GREEK MUNICIPAL ELECTIONS
October 11-18, 1998
There are three main levels of government in Greece. The first level is the parliament or national assembly. The second is regional councils or prefectures and the third is local municipal districts. There are 52 prefectures within which are elected local councils. Recently there were local elections in Greece.
The third level encompasses local communities comprising several villages or towns. For example, the Florina prefecture is comprised of 11 districts. Each district elects a council of 25 members. Unlike parliamentary elections, in local municipal elections there are no official parties. The citizens form their own electoral slates and each person on the slate campaigns locally for votes.

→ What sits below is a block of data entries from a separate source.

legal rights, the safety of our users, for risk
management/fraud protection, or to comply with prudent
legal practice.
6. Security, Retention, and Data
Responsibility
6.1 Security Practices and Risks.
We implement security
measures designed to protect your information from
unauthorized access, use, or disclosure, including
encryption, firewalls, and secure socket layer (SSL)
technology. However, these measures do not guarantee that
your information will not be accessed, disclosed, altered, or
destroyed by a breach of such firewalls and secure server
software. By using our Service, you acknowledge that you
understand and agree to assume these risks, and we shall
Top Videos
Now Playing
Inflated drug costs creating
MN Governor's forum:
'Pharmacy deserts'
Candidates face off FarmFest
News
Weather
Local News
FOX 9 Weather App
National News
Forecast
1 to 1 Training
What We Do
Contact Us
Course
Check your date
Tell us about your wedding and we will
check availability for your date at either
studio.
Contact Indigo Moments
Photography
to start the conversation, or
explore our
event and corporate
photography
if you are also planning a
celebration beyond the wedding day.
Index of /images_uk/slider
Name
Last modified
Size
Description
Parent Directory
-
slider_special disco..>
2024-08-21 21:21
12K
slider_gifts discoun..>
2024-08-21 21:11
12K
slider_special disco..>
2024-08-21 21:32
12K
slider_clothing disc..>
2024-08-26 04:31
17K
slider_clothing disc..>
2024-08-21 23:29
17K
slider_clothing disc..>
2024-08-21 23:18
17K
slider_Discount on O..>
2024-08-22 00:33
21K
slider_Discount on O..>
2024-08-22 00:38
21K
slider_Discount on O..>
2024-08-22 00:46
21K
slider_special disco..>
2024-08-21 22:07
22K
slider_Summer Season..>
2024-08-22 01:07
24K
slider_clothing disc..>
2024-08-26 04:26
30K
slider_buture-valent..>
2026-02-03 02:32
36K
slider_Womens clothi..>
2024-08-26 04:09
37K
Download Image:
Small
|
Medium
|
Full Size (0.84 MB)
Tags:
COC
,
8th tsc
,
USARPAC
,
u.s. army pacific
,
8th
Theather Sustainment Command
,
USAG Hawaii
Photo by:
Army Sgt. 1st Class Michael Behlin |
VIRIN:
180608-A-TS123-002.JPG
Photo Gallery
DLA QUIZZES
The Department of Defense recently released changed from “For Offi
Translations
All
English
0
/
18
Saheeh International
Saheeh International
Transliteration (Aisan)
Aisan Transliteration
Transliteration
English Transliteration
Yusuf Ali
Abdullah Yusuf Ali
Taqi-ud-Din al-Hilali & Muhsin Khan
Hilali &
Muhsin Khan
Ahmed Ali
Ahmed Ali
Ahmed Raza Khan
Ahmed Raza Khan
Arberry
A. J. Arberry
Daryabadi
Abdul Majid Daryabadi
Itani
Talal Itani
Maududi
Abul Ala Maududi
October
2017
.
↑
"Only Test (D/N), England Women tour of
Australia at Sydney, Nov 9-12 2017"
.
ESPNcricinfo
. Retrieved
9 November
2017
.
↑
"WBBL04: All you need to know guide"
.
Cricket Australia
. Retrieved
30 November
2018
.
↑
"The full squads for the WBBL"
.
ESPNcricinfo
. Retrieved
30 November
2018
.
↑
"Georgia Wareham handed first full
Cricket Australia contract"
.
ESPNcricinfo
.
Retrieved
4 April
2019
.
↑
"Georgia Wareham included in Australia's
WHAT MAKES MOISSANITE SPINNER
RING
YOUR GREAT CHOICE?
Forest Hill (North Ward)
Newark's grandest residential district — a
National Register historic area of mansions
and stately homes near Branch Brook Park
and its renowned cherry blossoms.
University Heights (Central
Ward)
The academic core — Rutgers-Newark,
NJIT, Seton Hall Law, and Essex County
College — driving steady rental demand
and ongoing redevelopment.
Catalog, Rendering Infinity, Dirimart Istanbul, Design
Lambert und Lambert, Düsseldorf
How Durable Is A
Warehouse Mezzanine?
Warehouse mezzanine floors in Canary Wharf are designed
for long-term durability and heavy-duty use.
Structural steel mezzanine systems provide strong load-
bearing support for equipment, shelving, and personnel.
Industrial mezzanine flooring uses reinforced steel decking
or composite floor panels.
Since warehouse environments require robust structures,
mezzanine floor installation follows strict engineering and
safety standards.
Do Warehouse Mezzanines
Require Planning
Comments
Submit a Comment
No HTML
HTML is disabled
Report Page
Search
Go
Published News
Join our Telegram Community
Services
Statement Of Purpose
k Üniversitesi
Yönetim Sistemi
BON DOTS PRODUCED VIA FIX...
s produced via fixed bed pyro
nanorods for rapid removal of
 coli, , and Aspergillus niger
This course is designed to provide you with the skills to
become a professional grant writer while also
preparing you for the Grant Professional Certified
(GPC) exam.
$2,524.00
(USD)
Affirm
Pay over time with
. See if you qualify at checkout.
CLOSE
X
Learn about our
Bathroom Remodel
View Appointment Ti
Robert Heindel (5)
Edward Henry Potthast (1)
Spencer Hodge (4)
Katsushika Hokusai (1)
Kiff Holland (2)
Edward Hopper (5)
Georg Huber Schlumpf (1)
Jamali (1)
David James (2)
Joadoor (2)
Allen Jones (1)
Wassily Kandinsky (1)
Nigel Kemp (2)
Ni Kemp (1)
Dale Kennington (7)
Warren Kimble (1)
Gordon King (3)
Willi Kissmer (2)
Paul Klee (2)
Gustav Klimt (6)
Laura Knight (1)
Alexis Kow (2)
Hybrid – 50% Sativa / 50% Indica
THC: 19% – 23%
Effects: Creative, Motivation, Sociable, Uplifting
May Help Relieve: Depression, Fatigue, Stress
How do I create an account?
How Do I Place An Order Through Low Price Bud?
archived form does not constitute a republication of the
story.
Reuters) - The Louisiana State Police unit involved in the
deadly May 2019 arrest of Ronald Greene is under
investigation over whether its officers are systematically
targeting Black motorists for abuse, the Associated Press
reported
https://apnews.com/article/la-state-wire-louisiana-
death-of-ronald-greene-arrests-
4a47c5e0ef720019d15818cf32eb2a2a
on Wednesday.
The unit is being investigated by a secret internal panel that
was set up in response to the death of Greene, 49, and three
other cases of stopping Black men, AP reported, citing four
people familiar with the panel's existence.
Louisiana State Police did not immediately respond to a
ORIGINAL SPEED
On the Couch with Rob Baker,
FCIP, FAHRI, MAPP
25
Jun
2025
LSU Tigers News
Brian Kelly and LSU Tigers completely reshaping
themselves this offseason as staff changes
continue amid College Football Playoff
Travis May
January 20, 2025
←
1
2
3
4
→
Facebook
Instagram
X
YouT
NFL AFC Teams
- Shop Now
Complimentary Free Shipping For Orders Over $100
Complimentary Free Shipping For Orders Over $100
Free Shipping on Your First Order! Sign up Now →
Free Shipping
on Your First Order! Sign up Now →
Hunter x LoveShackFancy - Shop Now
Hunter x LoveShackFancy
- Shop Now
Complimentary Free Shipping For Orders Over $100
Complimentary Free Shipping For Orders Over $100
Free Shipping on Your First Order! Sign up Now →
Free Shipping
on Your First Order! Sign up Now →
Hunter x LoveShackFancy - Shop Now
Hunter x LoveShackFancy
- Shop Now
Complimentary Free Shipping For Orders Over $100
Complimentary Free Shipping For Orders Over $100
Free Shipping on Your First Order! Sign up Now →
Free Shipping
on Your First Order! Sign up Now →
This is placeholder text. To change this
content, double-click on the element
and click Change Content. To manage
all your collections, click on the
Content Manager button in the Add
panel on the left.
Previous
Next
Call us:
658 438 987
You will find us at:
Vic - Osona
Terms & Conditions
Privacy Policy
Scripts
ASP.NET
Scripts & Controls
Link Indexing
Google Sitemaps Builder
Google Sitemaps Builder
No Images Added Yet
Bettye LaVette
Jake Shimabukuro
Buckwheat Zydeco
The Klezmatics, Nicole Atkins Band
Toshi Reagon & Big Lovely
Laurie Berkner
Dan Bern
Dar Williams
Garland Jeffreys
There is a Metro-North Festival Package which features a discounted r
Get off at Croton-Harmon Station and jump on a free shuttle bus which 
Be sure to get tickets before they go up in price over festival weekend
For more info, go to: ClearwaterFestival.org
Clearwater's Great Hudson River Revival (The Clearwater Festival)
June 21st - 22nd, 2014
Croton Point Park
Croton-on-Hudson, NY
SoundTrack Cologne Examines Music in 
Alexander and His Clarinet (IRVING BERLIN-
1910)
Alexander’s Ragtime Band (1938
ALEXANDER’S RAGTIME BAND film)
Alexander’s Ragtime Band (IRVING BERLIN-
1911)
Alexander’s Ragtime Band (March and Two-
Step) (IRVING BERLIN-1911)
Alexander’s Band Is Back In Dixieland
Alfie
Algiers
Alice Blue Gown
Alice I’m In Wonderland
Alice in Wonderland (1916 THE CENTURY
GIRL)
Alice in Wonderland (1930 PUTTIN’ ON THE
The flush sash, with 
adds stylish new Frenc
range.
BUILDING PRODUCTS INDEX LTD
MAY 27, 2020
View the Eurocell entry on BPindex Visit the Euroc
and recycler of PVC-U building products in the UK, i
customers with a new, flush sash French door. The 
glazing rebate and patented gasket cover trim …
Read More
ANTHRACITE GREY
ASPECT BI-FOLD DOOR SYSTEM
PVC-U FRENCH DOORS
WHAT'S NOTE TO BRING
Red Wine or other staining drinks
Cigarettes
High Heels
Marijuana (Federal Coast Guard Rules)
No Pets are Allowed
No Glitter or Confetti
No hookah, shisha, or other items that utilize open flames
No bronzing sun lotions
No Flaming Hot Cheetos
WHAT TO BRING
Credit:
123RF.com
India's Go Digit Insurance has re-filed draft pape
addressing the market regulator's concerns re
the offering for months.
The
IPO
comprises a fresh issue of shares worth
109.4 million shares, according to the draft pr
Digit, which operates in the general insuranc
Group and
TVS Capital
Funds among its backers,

Mr. Ilias Dafopoulos, a member of the RAINBOW party, campaigned in Meliti (Ovchareni). Other members of RAINBOW campaigned in the Vevi (Banitsa), etc. The election system is somewhat complicated. However, in the first round the citizens vote on a series of slates. The two highest ranking slates are chosen. This means that even though a given candidate may receive a large number of votes, they may not be elected if the slate they are in does not receive a majority.
As an example, Mr. Dafopoulos's slate fell short of being elected by 16 votes even though he was ranked 5th of 21 candidates in the voting. The process involves majority election by slate, and even though a candidate may get a large number of votes, it is the overall count of the slate that determines the outcome.
However, other candidates did manage to be elected in the local councils, including the Meliti (Ovchareni) and Boreshnitsa district councils. In the Florina (Lerin) and Amindeon (Sorovich) districts candidates sympathetic to minority issues were elected. As in all elections there were some successes and some failures but what is most important is that Macedonians became involved openly in the process.
This is the first time such elections have been held in Greece as reforms were recently undertaken whereby the local districts were restructured. It was very gratifying to have so many Macedonian candidates on the slates. Regardless of whether they were elected or not, they were all received warmly. In those areas where there were no Macedonian candidates RAINBOW supported candidates who reacted positively towards minority issues. In some cases, in order to obtain the Macedonian vote, some candidates would play Macedonian music or speak in Macedonian as part of their campaign.
Finally, the RAINBOW party itself, as a legal political organization within Greece, intends to participate in the European Parliament elections scheduled for June, 1999.